How and when you withdraw funds from your annuity also affects your tax bill.

In general, if you take money out of your annuity before your turn 59 ½, you may owe a 10 percent penalty on the taxable portion of the withdrawal.

After that age, if you take your withdrawal as a lump sum, you have to pay income taxes that year on the entire taxable portion of the funds.  If money is left in your annuity account, the IRS considers the first and subsequent withdrawals to be interest and subject to taxes.

Annuity Payout Taxation

According to the General Rule for Pensions and Annuities by the Internal Revenue Service as a general rule each monthly annuity income payment from a non-qualified plan is made up of two parts.  The tax-free part is considered the return of your net cost for purchasing the annuity.  The rest is the taxable balance, or the earnings.

When you receive income payments from your annuity, as opposed to withdrawals, the idea is to evenly divide the principal amount – and its tax exclusions – out over the expected number of payments. The rest of the amount in each payment is considered earnings subject to income taxes.
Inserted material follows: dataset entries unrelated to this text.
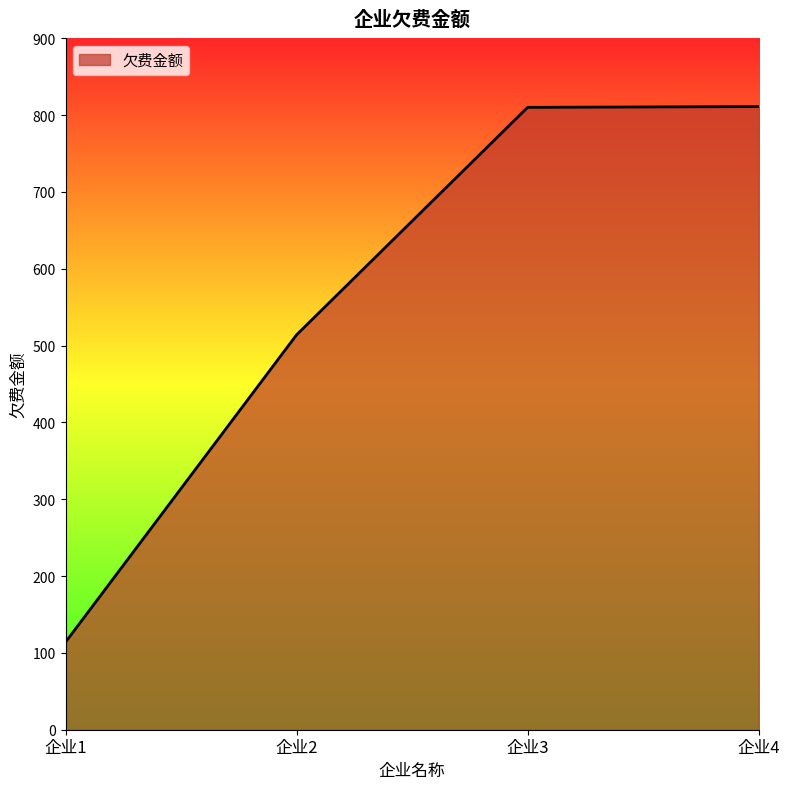

Which has a higher value, 企业1 or 企业2?

企业2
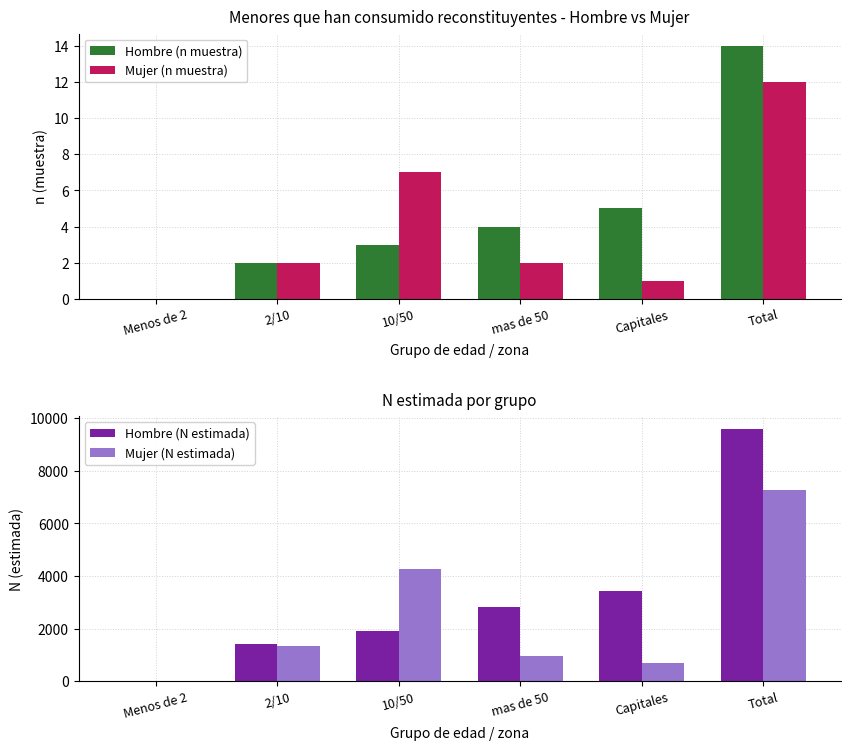

Which series has the largest total across all categories?

Hombre (N estimada)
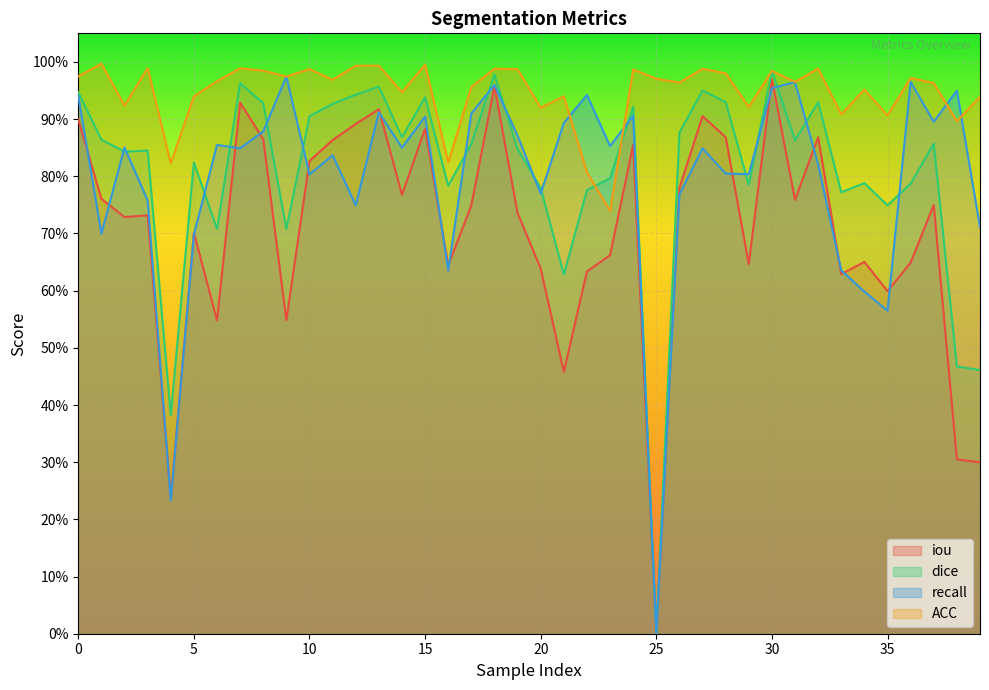

Does the chart display data point markers on the line(s)?

No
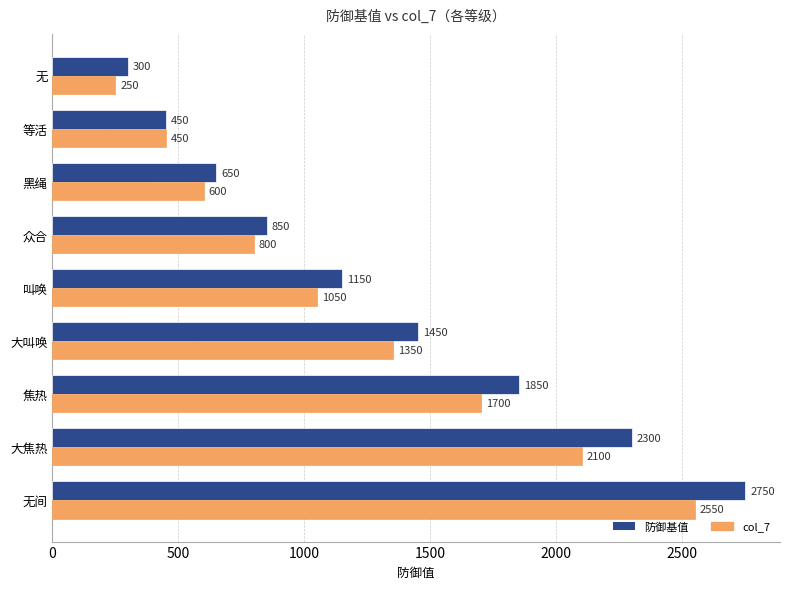

Rank the series by their average value, from lowest to highest.

col_7, 防御基值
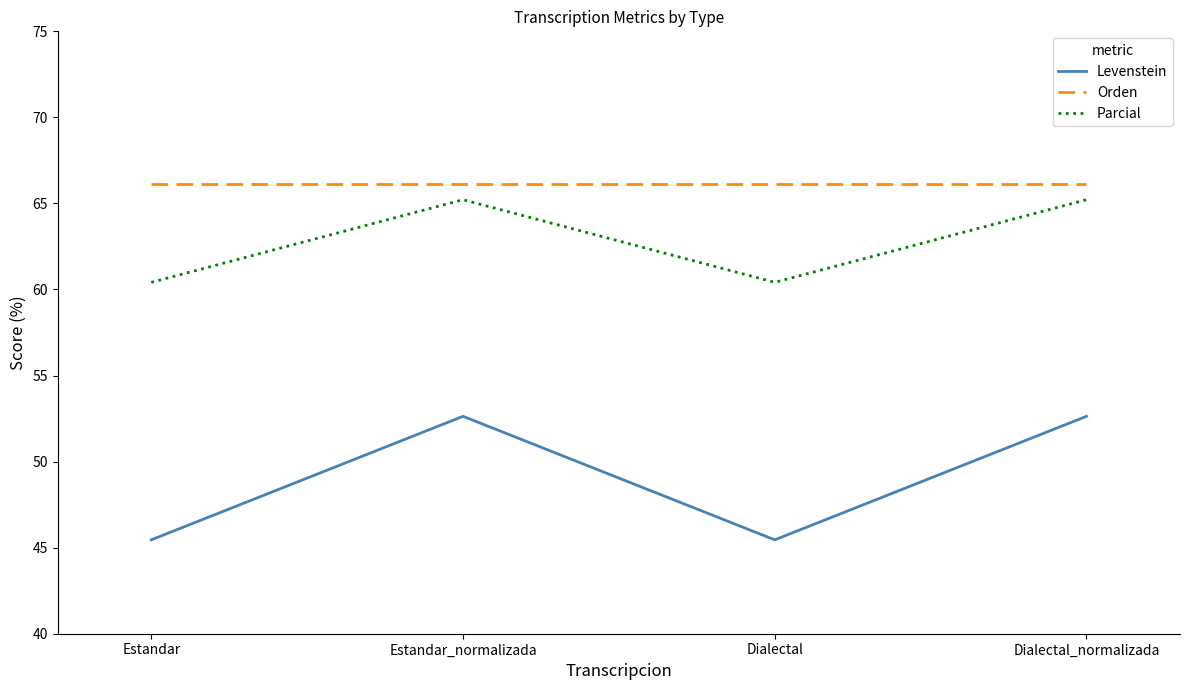

At Estandar, list the series in order from largest to smallest.

Orden, Parcial, Levenstein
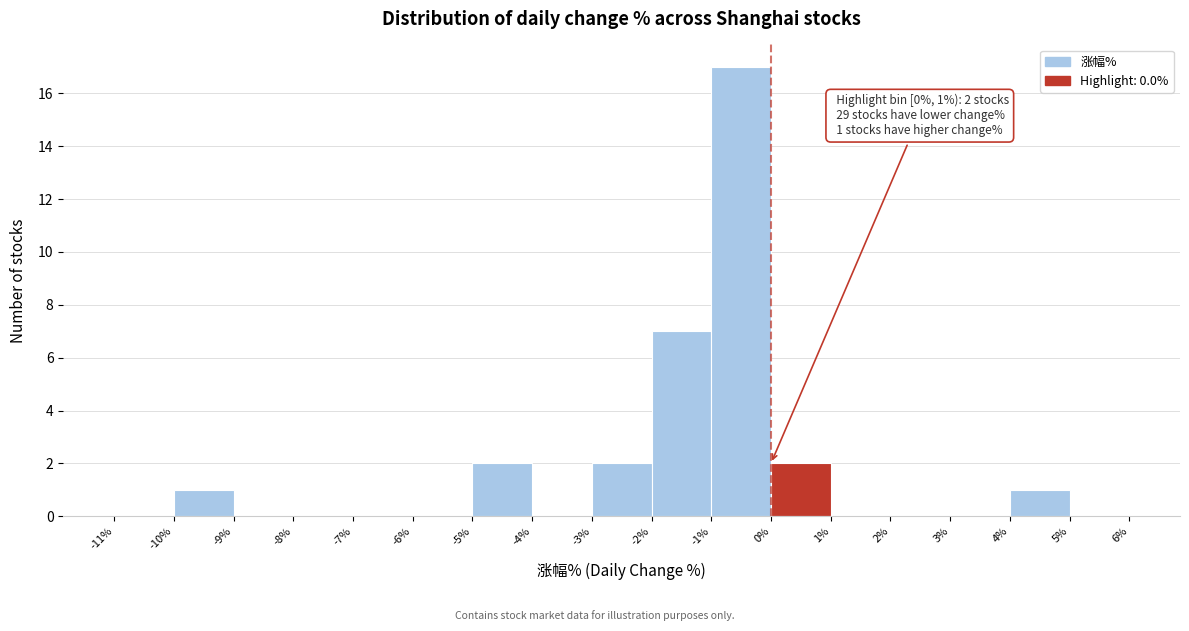

Over which range of the x-axis is the bar tallest?

-1% to 0%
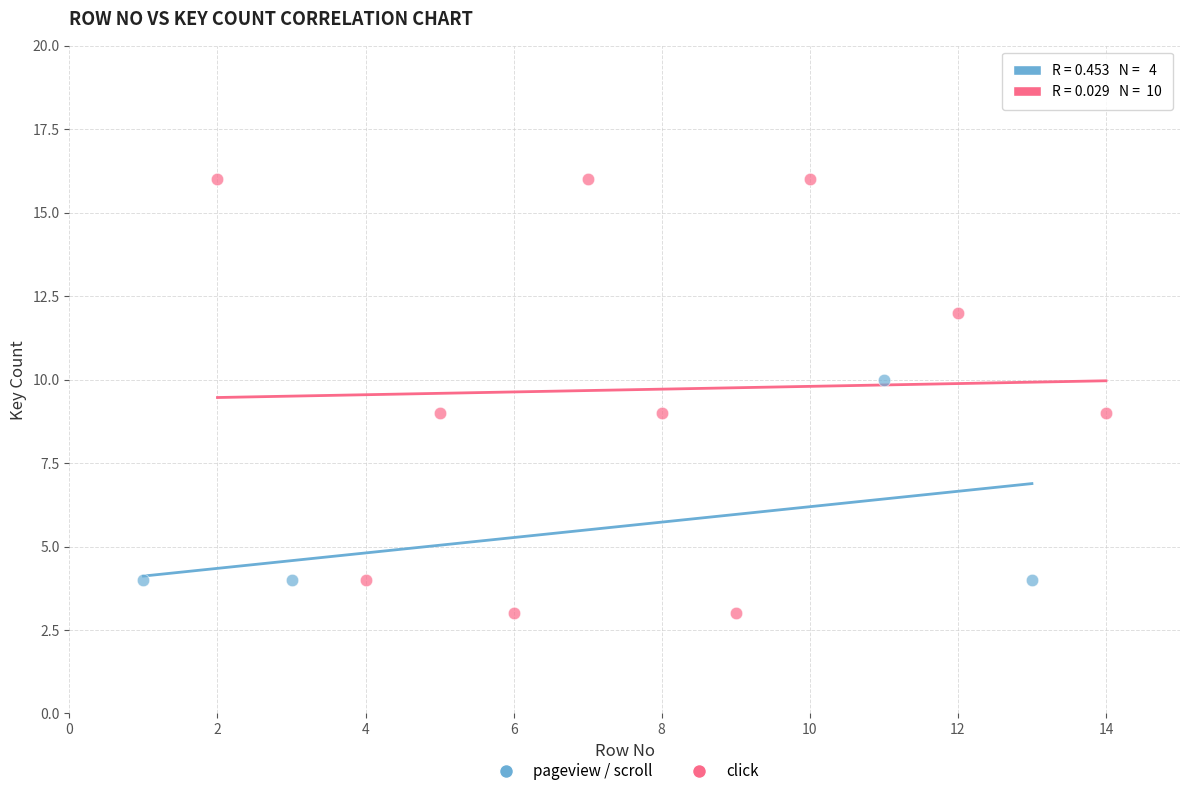

Which series has the largest Y range (max minus min)?

click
Inherited Annuity Taxation

If you are the beneficiary and inherit an annuity, the same tax rules apply.  The main rule about taxation with an inherited annuity or one that is purchased is that any principal that is funded with money that was already subject to taxes will not be taxed.  Principal that was not taxed and earnings will be subject to taxation as income.  The amount of previously taxed principal included in each annuity income payment is considered excluded from federal income tax requirements.  This is known as the exclusion amount.

In Summary

If you just take the opinion of Mom, Dad, Gramma, Uncle Joe, Preacher Mike, Mr. Ramsey, Mr. Howard or even simply the Web then you are not making the best, most educated decision.  Do your due diligence and ensure that you talk to an industry professional.  What happens if Uncle Joe tells you what happened to him 30 years ago and you should “never invest in one of those annuity things”. Well, first of all what is his profession and how old was the product he purchased at that time.  Could things have changed in those years?  How about being at a family reunion and Gramma tells you that she just heard Mr. Howard talking about how some people lost money when they annuities a few years ago.  Even though you love Gramma, is she a financial professional with current experience and education.  So, in summary, annuities can be taxable in the right situation.  This is definitely something that you need to have reviewed by your Financial Professional.  Best of luck on your investment.